The photomagnetic recording system is another recording system of which ultrahigh-density recording can be expected. This system is already in the stage of practical use in the case where a disk is used as the recording medium. In a typical photomagnetic recording and reproducing apparatus using a disk-shaped recording medium, a photomagnetic disk is rotated at high speed by means of a spindle motor. An optical head and a magnetic head are arranged facing each other with the photomagnetic disk between them. The magnetic head, which is used to generate a magnetic field, magnetizes the surface of the photomagnetic disk. The optical head is provided with a laser beam source, optical system, photodetector, etc. At the time of recording operation, the optical head applies heat to a recording region from the rear side of the disk, thereby selectively subjecting a facing portion of the disk to a magnetic reversal. At the time of reproducing operation, moreover, the optical head detects the polarization angle (Kerr rotational angle) of a laser beam reflected by the disk, and fetches a regenerative signal.

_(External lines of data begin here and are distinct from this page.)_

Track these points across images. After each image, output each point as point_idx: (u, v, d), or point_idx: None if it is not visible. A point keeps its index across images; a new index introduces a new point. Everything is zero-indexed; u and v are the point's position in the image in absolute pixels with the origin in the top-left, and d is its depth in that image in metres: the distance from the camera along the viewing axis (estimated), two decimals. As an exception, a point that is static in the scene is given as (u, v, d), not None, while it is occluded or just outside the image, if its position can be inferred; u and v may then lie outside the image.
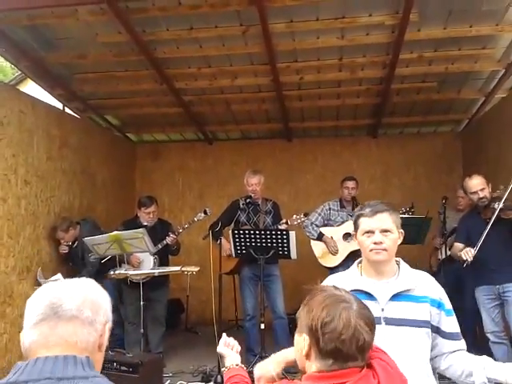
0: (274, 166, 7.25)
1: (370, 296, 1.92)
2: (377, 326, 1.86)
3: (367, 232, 1.94)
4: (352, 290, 1.93)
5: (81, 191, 5.95)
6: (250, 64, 5.37)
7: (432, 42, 4.84)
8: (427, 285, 1.98)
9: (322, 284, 2.08)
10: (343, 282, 2.00)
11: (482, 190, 3.97)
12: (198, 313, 6.83)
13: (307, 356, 1.30)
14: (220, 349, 1.83)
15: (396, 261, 2.00)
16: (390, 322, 1.89)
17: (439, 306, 1.94)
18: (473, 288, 4.22)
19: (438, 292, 1.97)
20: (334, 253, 4.99)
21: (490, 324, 3.99)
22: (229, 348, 1.83)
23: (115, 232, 4.51)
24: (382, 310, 1.90)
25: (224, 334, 1.89)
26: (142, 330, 4.50)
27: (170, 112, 6.57)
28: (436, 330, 1.93)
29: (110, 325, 1.21)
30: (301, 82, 5.68)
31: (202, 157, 7.58)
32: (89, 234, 4.93)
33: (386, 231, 1.92)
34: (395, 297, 1.92)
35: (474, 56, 5.09)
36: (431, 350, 1.94)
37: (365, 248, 1.95)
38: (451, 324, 1.96)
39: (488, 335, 4.02)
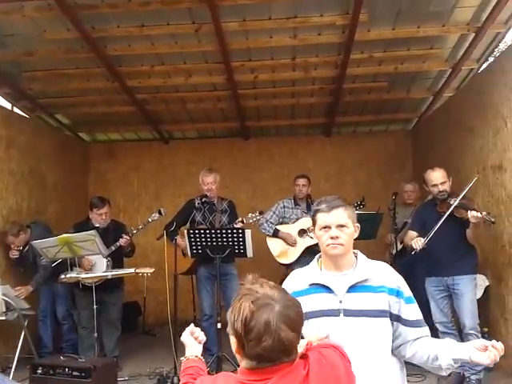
0: (232, 164, 7.25)
1: (328, 289, 1.95)
2: (335, 318, 1.91)
3: (324, 227, 1.97)
4: (311, 284, 1.99)
5: (29, 193, 5.74)
6: (204, 62, 5.35)
7: (381, 42, 4.96)
8: (384, 274, 2.00)
9: (286, 280, 2.10)
10: (304, 277, 2.04)
11: (442, 183, 4.03)
12: (155, 315, 6.74)
13: (237, 353, 1.30)
14: (183, 337, 1.81)
15: (354, 253, 2.04)
16: (349, 313, 1.92)
17: (398, 294, 1.95)
18: (423, 280, 4.35)
19: (396, 280, 1.99)
20: (293, 244, 5.03)
21: (438, 314, 4.11)
22: (192, 337, 1.80)
23: (65, 234, 4.38)
24: (340, 301, 1.93)
25: (191, 324, 1.86)
26: (95, 335, 4.39)
27: (124, 111, 6.45)
28: (397, 319, 1.95)
29: None
30: (255, 80, 5.71)
31: (158, 156, 7.49)
32: (40, 237, 4.75)
33: (341, 226, 1.96)
34: (352, 288, 1.95)
35: (422, 56, 5.26)
36: (395, 340, 1.96)
37: (322, 242, 1.99)
38: (412, 311, 1.97)
39: (437, 325, 4.13)
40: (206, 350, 4.71)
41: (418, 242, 3.87)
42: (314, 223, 2.04)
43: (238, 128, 7.16)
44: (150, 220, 4.92)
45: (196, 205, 4.99)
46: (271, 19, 4.59)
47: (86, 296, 4.71)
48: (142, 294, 6.66)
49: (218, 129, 7.47)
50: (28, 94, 5.88)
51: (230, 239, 4.40)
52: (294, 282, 2.05)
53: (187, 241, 4.44)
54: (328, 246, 1.95)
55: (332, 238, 1.94)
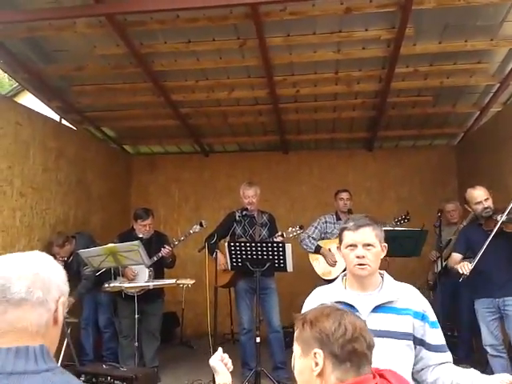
0: (271, 178, 7.26)
1: (352, 308, 1.94)
2: None
3: (350, 245, 1.98)
4: (335, 302, 1.97)
5: (76, 203, 5.92)
6: (246, 77, 5.41)
7: (427, 56, 4.89)
8: (410, 297, 1.99)
9: (309, 297, 2.11)
10: (327, 294, 2.05)
11: (486, 200, 3.96)
12: (193, 326, 6.77)
13: (321, 374, 1.27)
14: (213, 362, 1.81)
15: (380, 273, 2.04)
16: (372, 333, 1.90)
17: (423, 318, 1.95)
18: (470, 300, 4.20)
19: (422, 304, 1.99)
20: (333, 264, 4.97)
21: (488, 337, 3.96)
22: (222, 363, 1.80)
23: (110, 244, 4.48)
24: (364, 321, 1.91)
25: (220, 349, 1.87)
26: (136, 344, 4.45)
27: (167, 124, 6.58)
28: (420, 343, 1.94)
29: (64, 299, 1.16)
30: (297, 94, 5.71)
31: (199, 169, 7.59)
32: (85, 247, 4.88)
33: (368, 245, 1.96)
34: (377, 309, 1.94)
35: (469, 70, 5.15)
36: (417, 363, 1.94)
37: (349, 262, 1.99)
38: (436, 336, 1.97)
39: (486, 348, 3.99)
40: (245, 364, 4.69)
41: (464, 267, 3.75)
42: (341, 241, 2.04)
43: (278, 142, 7.18)
44: (191, 232, 4.98)
45: (236, 218, 5.01)
46: (315, 34, 4.60)
47: (127, 305, 4.80)
48: (180, 305, 6.70)
49: (257, 142, 7.50)
50: (76, 107, 6.09)
51: (270, 253, 4.38)
52: (318, 299, 2.04)
53: (227, 253, 4.46)
54: (355, 266, 1.95)
55: (358, 257, 1.94)
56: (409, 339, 1.91)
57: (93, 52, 4.88)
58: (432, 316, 1.98)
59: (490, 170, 5.49)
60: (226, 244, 4.51)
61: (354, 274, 1.99)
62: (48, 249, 5.14)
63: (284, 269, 4.46)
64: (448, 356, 1.97)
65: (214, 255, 4.72)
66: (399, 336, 1.90)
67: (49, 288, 1.12)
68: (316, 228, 5.20)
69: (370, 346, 1.31)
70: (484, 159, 5.80)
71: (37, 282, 1.10)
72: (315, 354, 1.28)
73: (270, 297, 4.81)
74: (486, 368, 3.98)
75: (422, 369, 1.95)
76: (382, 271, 2.04)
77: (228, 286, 5.19)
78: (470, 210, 4.14)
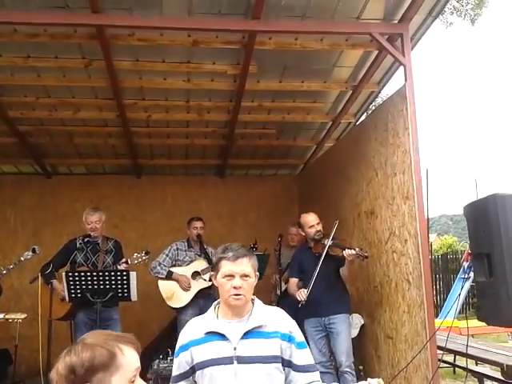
0: (122, 202, 7.05)
1: (222, 337, 1.97)
2: (229, 366, 1.92)
3: (228, 276, 1.99)
4: (207, 333, 1.99)
5: None
6: (94, 98, 5.23)
7: (270, 92, 5.28)
8: (278, 320, 2.06)
9: (183, 329, 2.09)
10: (200, 325, 2.05)
11: (317, 224, 4.32)
12: (28, 363, 6.10)
13: None
14: None
15: (252, 299, 2.08)
16: (242, 360, 1.94)
17: (290, 339, 2.01)
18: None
19: (289, 326, 2.05)
20: (187, 288, 4.95)
21: (317, 355, 4.22)
22: None
23: None
24: (235, 348, 1.95)
25: None
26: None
27: (3, 142, 6.00)
28: (288, 364, 1.99)
29: None
30: (149, 119, 5.69)
31: (39, 192, 7.01)
32: None
33: (245, 276, 2.00)
34: (246, 335, 1.97)
35: (306, 108, 5.67)
36: None
37: (224, 291, 2.00)
38: (303, 356, 2.02)
39: (316, 366, 4.29)
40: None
41: (301, 294, 4.05)
42: (217, 270, 2.05)
43: (130, 165, 7.01)
44: (22, 259, 4.57)
45: (77, 245, 4.72)
46: (165, 62, 4.66)
47: None
48: (13, 341, 6.03)
49: (107, 165, 7.24)
50: None
51: (113, 282, 4.20)
52: (191, 331, 2.05)
53: (65, 284, 4.16)
54: (230, 296, 1.98)
55: (235, 287, 1.98)
56: (277, 362, 1.96)
57: None
58: (299, 337, 2.04)
59: (324, 199, 6.05)
60: (64, 274, 4.21)
61: (228, 304, 2.00)
62: None
63: (128, 298, 4.30)
64: (316, 375, 2.03)
65: (49, 285, 4.38)
66: (268, 360, 1.94)
67: None
68: (167, 256, 5.13)
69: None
70: (320, 189, 6.38)
71: None
72: None
73: (113, 328, 4.57)
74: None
75: None
76: (253, 296, 2.08)
77: (67, 319, 4.81)
78: (303, 233, 4.47)
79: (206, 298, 5.03)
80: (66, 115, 5.47)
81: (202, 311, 5.00)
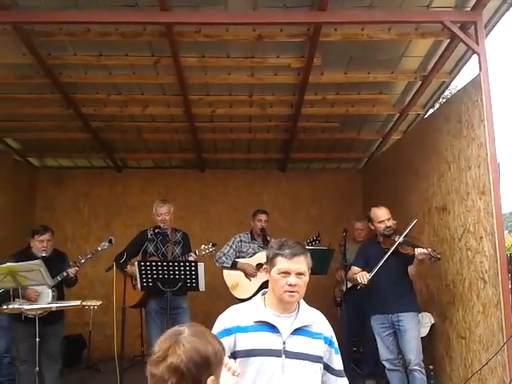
0: (186, 195, 7.23)
1: (274, 328, 1.99)
2: (277, 358, 1.94)
3: (283, 272, 2.00)
4: (256, 322, 2.00)
5: (-28, 219, 5.48)
6: (161, 94, 5.39)
7: (334, 85, 5.20)
8: (322, 323, 2.09)
9: (222, 315, 2.09)
10: (248, 313, 2.06)
11: (388, 219, 4.19)
12: (101, 349, 6.44)
13: None
14: None
15: None
16: (290, 355, 1.96)
17: (330, 343, 2.05)
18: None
19: (330, 331, 2.10)
20: (253, 274, 5.00)
21: (385, 352, 4.18)
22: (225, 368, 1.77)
23: (8, 264, 4.18)
24: (284, 342, 1.97)
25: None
26: (37, 369, 4.16)
27: (77, 137, 6.34)
28: (326, 367, 2.03)
29: None
30: (213, 114, 5.79)
31: (110, 184, 7.35)
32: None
33: (301, 274, 2.00)
34: (296, 331, 2.00)
35: (371, 100, 5.53)
36: None
37: (278, 287, 2.01)
38: (339, 362, 2.09)
39: (384, 362, 4.21)
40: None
41: (363, 277, 3.95)
42: (272, 265, 2.05)
43: (194, 159, 7.18)
44: (99, 249, 4.78)
45: (148, 236, 4.90)
46: (229, 57, 4.71)
47: (25, 328, 4.47)
48: (87, 328, 6.38)
49: (173, 159, 7.46)
50: (-24, 116, 5.69)
51: (182, 272, 4.33)
52: (237, 316, 2.05)
53: (137, 273, 4.34)
54: (285, 292, 1.99)
55: (290, 285, 1.98)
56: (320, 362, 1.99)
57: (-5, 60, 4.61)
58: (336, 342, 2.09)
59: (390, 193, 5.89)
60: (136, 263, 4.39)
61: (282, 300, 2.01)
62: None
63: (196, 288, 4.42)
64: (345, 381, 2.11)
65: (124, 274, 4.58)
66: (313, 359, 1.98)
67: None
68: (231, 247, 5.21)
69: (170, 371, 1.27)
70: (386, 183, 6.22)
71: None
72: None
73: (182, 317, 4.73)
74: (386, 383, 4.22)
75: None
76: None
77: (138, 307, 5.03)
78: (372, 227, 4.35)
79: (269, 290, 5.08)
80: (136, 111, 5.67)
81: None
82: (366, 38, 4.34)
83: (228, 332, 2.00)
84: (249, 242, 5.29)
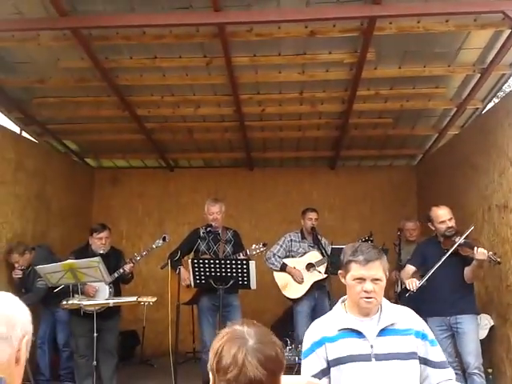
0: (236, 194, 7.28)
1: (358, 334, 1.96)
2: (367, 363, 1.91)
3: (358, 279, 1.96)
4: (341, 330, 1.97)
5: (35, 217, 5.75)
6: (213, 94, 5.45)
7: (388, 80, 5.07)
8: (409, 318, 2.03)
9: (308, 331, 2.08)
10: (331, 322, 2.04)
11: (449, 219, 4.04)
12: (154, 345, 6.62)
13: None
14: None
15: None
16: (380, 357, 1.93)
17: (423, 337, 1.98)
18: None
19: (421, 324, 2.03)
20: (300, 282, 4.99)
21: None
22: None
23: (69, 260, 4.36)
24: (371, 346, 1.94)
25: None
26: (94, 363, 4.32)
27: (132, 139, 6.52)
28: (424, 362, 1.96)
29: (28, 338, 1.17)
30: (263, 113, 5.79)
31: (163, 184, 7.52)
32: (44, 260, 4.77)
33: (377, 280, 1.95)
34: (381, 332, 1.96)
35: (427, 94, 5.36)
36: (422, 382, 1.97)
37: (355, 293, 1.98)
38: (437, 353, 2.00)
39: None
40: (205, 382, 4.62)
41: (412, 284, 3.84)
42: (346, 271, 2.02)
43: (244, 158, 7.22)
44: (154, 246, 4.90)
45: (201, 234, 4.98)
46: (280, 55, 4.70)
47: (84, 323, 4.65)
48: (141, 323, 6.57)
49: (223, 158, 7.53)
50: (37, 119, 5.97)
51: (234, 270, 4.37)
52: (322, 327, 2.04)
53: (191, 270, 4.42)
54: (361, 298, 1.96)
55: (366, 291, 1.94)
56: (414, 358, 1.94)
57: (56, 64, 4.81)
58: (431, 334, 2.02)
59: (447, 191, 5.69)
60: (190, 261, 4.47)
61: (358, 305, 1.99)
62: (4, 260, 5.00)
63: (248, 286, 4.45)
64: (451, 372, 2.00)
65: (178, 271, 4.68)
66: (406, 357, 1.93)
67: (13, 325, 1.13)
68: (281, 246, 5.20)
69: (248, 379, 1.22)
70: (442, 180, 6.01)
71: (1, 317, 1.12)
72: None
73: (234, 314, 4.77)
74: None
75: None
76: None
77: (191, 303, 5.12)
78: (432, 228, 4.19)
79: (320, 290, 5.04)
80: (188, 112, 5.77)
81: (316, 303, 5.05)
82: (422, 31, 4.21)
83: (319, 344, 2.00)
84: (299, 241, 5.25)
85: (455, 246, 3.86)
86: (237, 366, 1.20)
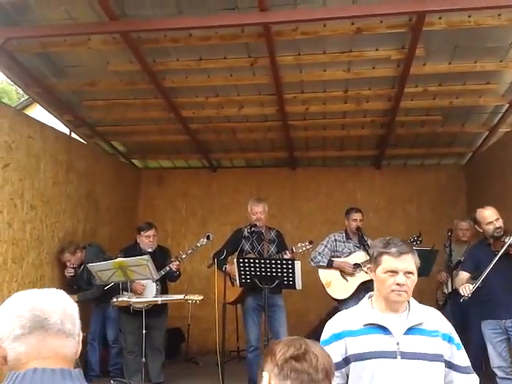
0: (278, 194, 7.27)
1: (385, 330, 1.93)
2: (392, 360, 1.89)
3: (391, 271, 1.94)
4: (366, 325, 1.95)
5: (85, 216, 5.95)
6: (256, 94, 5.46)
7: (437, 76, 4.93)
8: (437, 319, 2.00)
9: (330, 321, 2.07)
10: (356, 316, 2.01)
11: (496, 220, 3.94)
12: (198, 343, 6.72)
13: None
14: None
15: None
16: (406, 356, 1.90)
17: (450, 340, 1.95)
18: (479, 322, 4.16)
19: (448, 326, 1.99)
20: (352, 273, 4.90)
21: (497, 359, 3.92)
22: None
23: (119, 259, 4.48)
24: (398, 343, 1.91)
25: None
26: (143, 360, 4.42)
27: (177, 139, 6.62)
28: (449, 365, 1.94)
29: (82, 336, 1.28)
30: (306, 112, 5.76)
31: (206, 184, 7.61)
32: (95, 258, 4.93)
33: (409, 273, 1.93)
34: (409, 330, 1.93)
35: (478, 91, 5.17)
36: None
37: (386, 286, 1.95)
38: (463, 358, 1.97)
39: (495, 370, 3.94)
40: (251, 382, 4.65)
41: (465, 289, 3.72)
42: (377, 264, 1.99)
43: (286, 158, 7.20)
44: (198, 245, 4.97)
45: (245, 234, 5.00)
46: (326, 53, 4.65)
47: (132, 320, 4.78)
48: (186, 321, 6.67)
49: (265, 158, 7.54)
50: (87, 121, 6.16)
51: (279, 270, 4.35)
52: (345, 321, 2.02)
53: (236, 269, 4.44)
54: (393, 291, 1.93)
55: (398, 284, 1.91)
56: (440, 361, 1.91)
57: (106, 68, 4.95)
58: (457, 338, 1.98)
59: (498, 191, 5.48)
60: (235, 260, 4.50)
61: (389, 300, 1.96)
62: (56, 259, 5.19)
63: (293, 286, 4.41)
64: (475, 379, 1.97)
65: (224, 269, 4.72)
66: (432, 358, 1.90)
67: (75, 322, 1.25)
68: (326, 246, 5.13)
69: (318, 370, 1.24)
70: (493, 179, 5.79)
71: (66, 315, 1.23)
72: (261, 376, 1.29)
73: (278, 314, 4.77)
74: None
75: None
76: None
77: (236, 303, 5.15)
78: (480, 230, 4.10)
79: (367, 291, 4.93)
80: (231, 112, 5.81)
81: (363, 304, 4.95)
82: (473, 26, 4.06)
83: (337, 337, 1.98)
84: (344, 242, 5.17)
85: (505, 246, 3.74)
86: (300, 350, 1.25)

Photomagnetic recording can be effected by means of this arrangement when the disk-shaped recording medium is used. When the photomagnetic recording is applied to the helical scanning system using a tape-shaped recording medium, however, the recording medium must be held between the optical head and the magnetic head, thus arousing the same problem as in the case of the vertical magnetic recording.
As described above, the helical scanning system used in the conventional recording and reproducing apparatus of the rotary-head type is an outstanding system in which a flexible tape-shaped recording medium can be scanned relatively stably and with high density. It is very difficult, however, to apply this system to the vertical magnetic recording system or photomagnetic recording system in which the recording medium is held between two heads for recording or reproducing, since the medium will interfere with the head supporting member for holding one of the rotating heads.